**AUFGABENLISTE:**
(A) Welche Angaben zu jedem der 40 Gonsenheimer Bürger verzeichnet der Gedenkstein laut dem Textauszug über den Napoleonstein Gonsenheim? Nennen Sie alle.
(B) Schreiben Sie aus dem Textauszug über den Napoleonstein Gonsenheim die Passage von "Der Napoleonstein Gonsenheim" bis einschließlich "Kulturdenkmälern des Vorortes." wortgetreu ab.

**TEXTAUSZUG:**
++++++++

Napoleonstein Gonsenheim

1839 im damaligen Gonsenheim bei Mainz aufgestellter Gedenkstein der Gonsenheimer Bürger in Mainz, Rheinland-Pfalz

Der Napoleonstein Gonsenheim ist ein 1839 im damaligen Gonsenheim bei Mainz aufgestellter Gedenkstein der Gonsenheimer Bürger, die unter Napoleon Bonaparte in der Napoleonischen Armee dienten. Neben einer kurzen Inschrift listet der Gedenkstein alle 40 Gonsenheimer Bürger mit ihrem damaligen Rang und ihrer Einheit in der französischen Armee sowie ihrem Sterbedatum auf. Er steht heute in der Pfarrer-Grimm-Anlage in dem seit 1939 eingemeindeten Mainz-Gonsenheim und ist eines von insgesamt vier Denkmälern, die Mainzer Veteranen im Gedenken ihrer Militärtätigkeit und zu Ehren Napoleons gesetzt haben. Der Napoleonstein zählt zu den Kulturdenkmälern des Vorortes.

Der Napoleonstein in Mainz Gonsenhzeim wird in voller Größe frontal gezeigt.

++++++++

**ANGEZEIGTE DATEN:**
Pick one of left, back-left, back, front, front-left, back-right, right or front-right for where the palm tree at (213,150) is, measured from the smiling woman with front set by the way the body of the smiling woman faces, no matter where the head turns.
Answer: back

++++++++

**LÖSUNGSÜBERSICHT:**
(A) Der damalige Rang, die Einheit in der französischen Armee und das Sterbedatum.

(B)
Der Napoleonstein Gonsenheim ist ein 1839 im damaligen Gonsenheim bei Mainz aufgestellter Gedenkstein der Gonsenheimer Bürger, die unter Napoleon Bonaparte in der Napoleonischen Armee dienten. Neben einer kurzen Inschrift listet der Gedenkstein alle 40 Gonsenheimer Bürger mit ihrem damaligen Rang und ihrer Einheit in der französischen Armee sowie ihrem Sterbedatum auf. Er steht heute in der Pfarrer-Grimm-Anlage in dem seit 1939 eingemeindeten Mainz-Gonsenheim und ist eines von insgesamt vier Denkmälern, die Mainzer Veteranen im Gedenken ihrer Militärtätigkeit und zu Ehren Napoleons gesetzt haben. Der Napoleonstein zählt zu den Kulturdenkmälern des Vorortes.